The doctor had given him strict orders not to drink. He drank anyway and then, he snapped. I tried to run away but I had fallen, twisting my ankles. He came after me with so much rage. Kerri helped me up and we ran inside the house to find somewhere to hide. We locked ourselves in one of the bathrooms and I began panicking and calling his parents for help. They picked up and told me in an upset voice, they were on their way. He burst through and Kerri tried pleading with him.
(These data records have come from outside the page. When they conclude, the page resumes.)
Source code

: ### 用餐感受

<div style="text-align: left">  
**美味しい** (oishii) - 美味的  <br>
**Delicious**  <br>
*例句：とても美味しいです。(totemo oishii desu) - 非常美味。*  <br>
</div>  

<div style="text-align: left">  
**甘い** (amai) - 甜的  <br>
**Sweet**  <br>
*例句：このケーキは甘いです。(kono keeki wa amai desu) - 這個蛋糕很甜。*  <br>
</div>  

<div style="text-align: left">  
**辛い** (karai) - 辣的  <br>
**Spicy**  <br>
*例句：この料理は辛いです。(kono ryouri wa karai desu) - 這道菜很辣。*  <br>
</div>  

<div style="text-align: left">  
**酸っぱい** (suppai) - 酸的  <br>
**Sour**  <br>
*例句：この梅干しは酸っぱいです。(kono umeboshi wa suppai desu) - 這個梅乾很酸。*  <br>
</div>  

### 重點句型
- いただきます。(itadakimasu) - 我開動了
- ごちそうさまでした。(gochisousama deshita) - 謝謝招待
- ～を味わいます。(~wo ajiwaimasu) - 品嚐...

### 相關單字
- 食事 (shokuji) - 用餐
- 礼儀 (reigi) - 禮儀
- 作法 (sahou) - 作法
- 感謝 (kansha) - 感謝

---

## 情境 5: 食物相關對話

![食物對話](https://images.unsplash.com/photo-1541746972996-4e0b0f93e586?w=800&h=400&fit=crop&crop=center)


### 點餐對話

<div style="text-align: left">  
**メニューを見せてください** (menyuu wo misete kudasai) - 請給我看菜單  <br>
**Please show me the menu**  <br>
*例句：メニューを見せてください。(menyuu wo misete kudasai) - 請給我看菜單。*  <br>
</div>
He shoved her aside and made his way to me, grabbing my wrists and restraining me against the wall. He threatened me not to call his parents. Kerri and I were able to push him aside and we ran.
He came screaming looking for me, but we were off, safe, in the distance. A 16-yr old girl approached him and he punched her in the face. The entire male population at the party attacked him. His parents rushed in, gravel flying, in his dad’s 67 Corvette. I was so grateful they were there. I ran over to them and they began to yell at me telling me how unbelievable it is that I couldn’t make him stop or help him. I was done. That very moment, I was done. I was free.
I made my way home the next day and thanked Kerri for everything. I don’t know what more could have happened if she hadn’t been there that night. I had never felt so low in my life. I felt worthless and weak.
The day following my return to my parent’s house, I woke up with so much anger. How could I have let it get this far? I am NOT weak. I ran. I couldn’t stop. I ran 10 miles to my family’s old church and collapsed when I got there.
I decided right there that I would never feel weak and worthless again.
I had found my strength.
Life can be funny in a way because you can let it define you. I chose to rise up strong. I would work hard for my goals and focus back to finding myself again. It wasn’t easy. It took several years of failed relationships and therapy to get where I am today, mentally.
Where am I now? I am a graduate of George Mason University who just took her LSAT in hopes of attending law school. I have the most wonderful, loving, and kind husband whom I married with Kerri standing next to me as my maid of honor. I am a woman who puts her fitness and health first. I am anxiety free and strive to find the positive in every day, even in the darkest of times. I am strong. And, so are you!